Wrong! They then proceeded to tell me that the Laparoscopy (internal
examination done under a general anaesthetic) which I was told would
be a six week wait was now in fact a six month wait. Then, they
disclosed that after Clomid, they couldn't offer any further fertility
treatment locally and that I would have to go onto a three year
waiting list for one of the London hospitals. I wanted to scream...
instead I just cried. I think the nurse took pity on me, because
she then got some details for me of a consultant who used to work
at the hospital, but who was now private and working locally. I
got home, cried my eyes out, posted a message on BGUK, took strength
in the number of supportive replies, phoned the private consultant
and made an appointment for when I came back from holiday. Not the
best start to a relaxing week in the sun, I'll grant you.
Blissful holiday with girlfriend, let's call her 'Sunshine' because
she managed to cheer me up so much. She's in the medical profession,
which is handy for me because she understand the in-depth details
of my TTC issues. We had a lovely relaxing week in the sun and came
to a few decisions about me. I would go back, have my appointment
with the specialist and tell her to put me on Clomid straight away.
Then I would wait for my Laparoscopy, but hopefully by then, I wouldn't
need one because Clomid would have worked. Two fingers up to the
NHS. Hurrah. I was in control again and as I walked back onto Terra
Firma at London Heathrow, I was a girl with the power to get pregnant.

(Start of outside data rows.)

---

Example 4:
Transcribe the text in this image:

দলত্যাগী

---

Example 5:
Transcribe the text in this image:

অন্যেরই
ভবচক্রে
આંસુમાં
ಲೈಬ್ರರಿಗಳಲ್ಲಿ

Well - that blew that theory straight out of the water. I got home,
opened my mail and there it was ..... lurking at the bottom of the
pile of endless mail that awaits when you get back from holiday...
a date for my laparoscopy next week. NEXT WEEK?!!! I couldn't, I
wouldn't, I had plans ... didn't they know? I was that girl who
landed at Heathrow only five hours ago. I was in control again.
So then it hit me ...no I wasn't. Oh my goodness. What now?